In the northern city of Halifax, a 31-year-old man died in a hospital on New Year's Day after two car thieves stabbed him.

These and other crimes have grabbed headlines recently, raising new concerns about how to deal with violence on Britain's streets.

The government says one of the biggest problems is the theft of cellular telephones, with more than half-a-million of the handsets stolen last year.

John Denham is a government minister who specializes in fighting crime. He says most of the victims, and the perpetrators, are teens.

"There is a particular problem at the moment with street crime. A lot of it, the increase in statistics, is mobile phone theft. A lot of that, though I wouldn't minimize the importance of it, is stealing by school-age children from other school-age children," he said.

London police say there is another disturbing trend in street crime - a dramatic rise in the use of guns by muggers.

London police recorded a 50-percent increase last year in robberies at gunpoint, despite Britain's tough gun control laws.

Fred Broughton is the national chairman of the Police Federation, an association of 125,000 British police officers.

He says major cities, especially London, need a lot more officers on the street.

"Well, unfortunately London for instance, has got fewer police officers than it used to have.

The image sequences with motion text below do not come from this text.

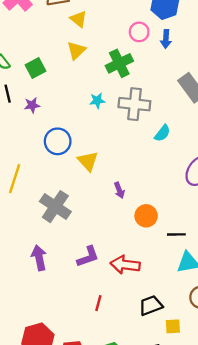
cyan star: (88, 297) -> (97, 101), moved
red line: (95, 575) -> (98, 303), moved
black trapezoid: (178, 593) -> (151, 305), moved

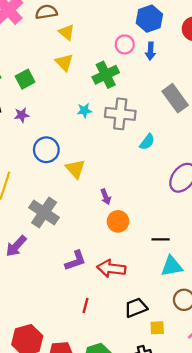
yellow triangle: (76, 51) -> (64, 62), turned -30
orange circle: (146, 216) -> (118, 221), moved
purple arrow: (39, 258) -> (16, 246), moved, turned -125

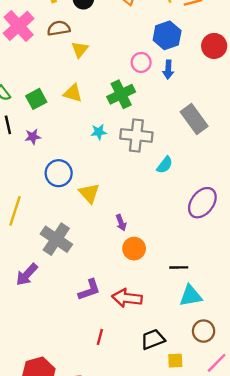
yellow triangle: (66, 32) -> (80, 49), turned 30
yellow triangle: (64, 62) -> (73, 93), moved, turned -30

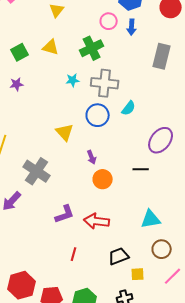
gray rectangle: (194, 119) -> (162, 56), moved, turned 50
blue circle: (59, 173) -> (98, 115), moved
black line: (179, 267) -> (141, 169), moved

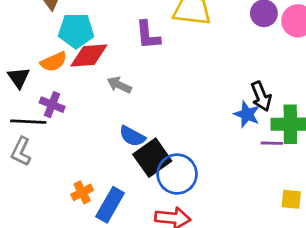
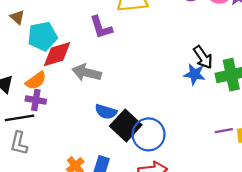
orange semicircle: (54, 62) -> (36, 81), moved
gray arrow: (119, 85) -> (87, 73), size x1.4
purple line: (272, 143) -> (224, 131), moved

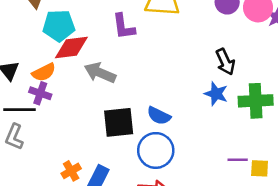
black arrow: (203, 57) -> (225, 62), moved
blue semicircle: (106, 112) -> (159, 116), moved
black square: (126, 125) -> (119, 122), moved, turned 32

So the workload has increased for every officer and there's been this increase in street disorder and street violence and street robberies," he says.

London police say their workload has increased because of extra anti-terrorism duties following last year's attacks in the United States.

The government is recruiting auxiliary officers to help out, but Mr. Broughton thinks it is a bad idea.

"I don't like a cheaper version of policing, working under difficult situations and being less professional and less qualified and less accountable," he says.

Instead, the Police Federation is backing government plans to hire 130,000 new policemen by 2003, saying that is the best way to combat the criminals.